DiffSkill: Skill Abstraction from Differentiable Physics for Deformable Object Manipulations with Tools
Xingyu Lin, Zhiao Huang, Yunzhu Li, Joshua B. Tenenbaum, David Held, Chuang Gan
TL;DR
This work tackles long-horizon deformable-object manipulation with tools by marrying differentiable physics-based gradient optimization with vision-based planning. It introduces DiffSkill, which first extracts short-horizon skills via gradient-based optimization in a differentiable simulator, then trains a neural skill abstractor to imitate these skills from RGB-D observations, and finally plans over latent intermediate goals and discrete tool choices to execute sequences of skills. Experiments on dough manipulation tasks show that DiffSkill outperforms model-free reinforcement learning baselines and a pure trajectory-optimizer, demonstrating effective planning over learned skills from visual input.

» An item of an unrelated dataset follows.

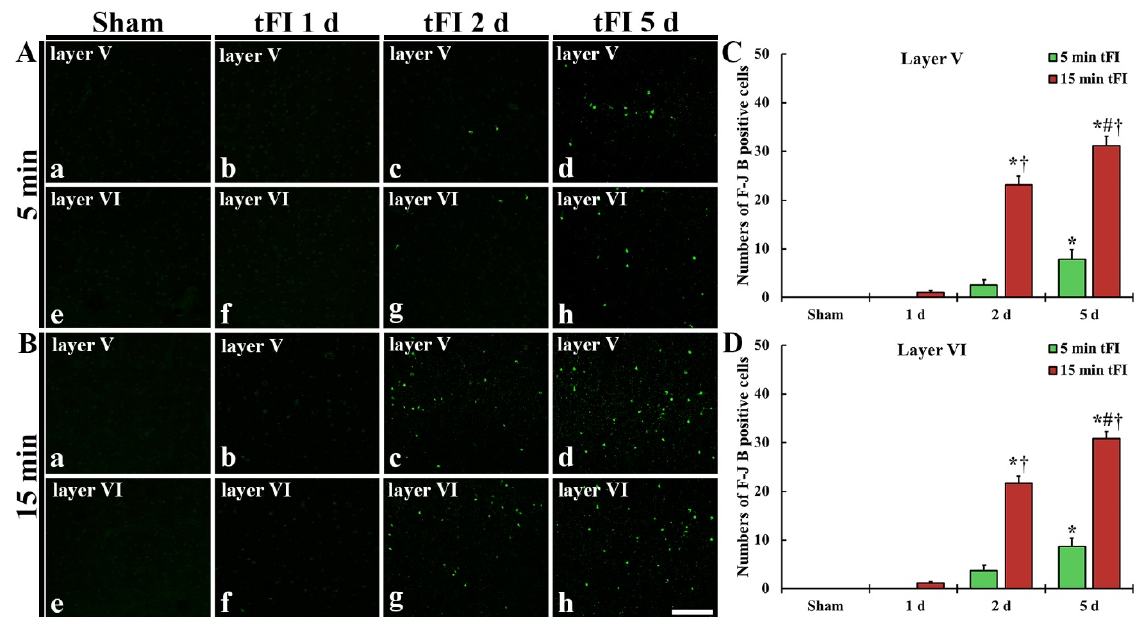
Figure 3. ( A , B ) F-J B histofluorescence staining in layers V and VI of the motor cortex in the mild sham ( Aa , Ae ), mild tFI ( Ab – Ad , Af – Ah ), severe sham ( Ba , Be ), and severe tFI ( Bb – Bd , Bf – Bh ) groups at one day ( Ab , Af , Bb , Bf ), two days ( Ac , Ag , Bc , Bg ) and five days ( Ad , Ah , Bd , Bh ) after tFI. A few F-J B-cells are detected in the mild tFI group two and five days after tFI. In contrast, many F-J B-cells are found in the severe tFI group two and five days after tFI. Scale bars = 200 μ m. ( C , D ) Numbers of F-J B-cells in layers V and VI, respectively ( n = 7, respectively; * p < 0.05, significantly different from mild and severe sham group, # p < 0.05, significantly different from pre-time point group and † p < 0.05, significantly different from mild tFI group at corresponding time point). The bars indicate the means ± SEM.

The approach marks a step toward scalable, differentiable-planning-based robotic manipulation from sensory data, with potential extensions to more complex deformable objects and real-world deployment.
Abstract
We consider the problem of sequential robotic manipulation of deformable objects using tools. Previous works have shown that differentiable physics simulators provide gradients to the environment state and help trajectory optimization to converge orders of magnitude faster than model-free reinforcement learning algorithms for deformable object manipulation. However, such gradient-based trajectory optimization typically requires access to the full simulator states and can only solve short-horizon, single-skill tasks due to local optima. In this work, we propose a novel framework, named DiffSkill, that uses a differentiable physics simulator for skill abstraction to solve long-horizon deformable object manipulation tasks from sensory observations. In particular, we first obtain short-horizon skills using individual tools from a gradient-based optimizer, using the full state information in a differentiable simulator; we then learn a neural skill abstractor from the demonstration trajectories which takes RGBD images as input. Finally, we plan over the skills by finding the intermediate goals and then solve long-horizon tasks. We show the advantages of our method in a new set of sequential deformable object manipulation tasks compared to previous reinforcement learning algorithms and compared to the trajectory optimizer.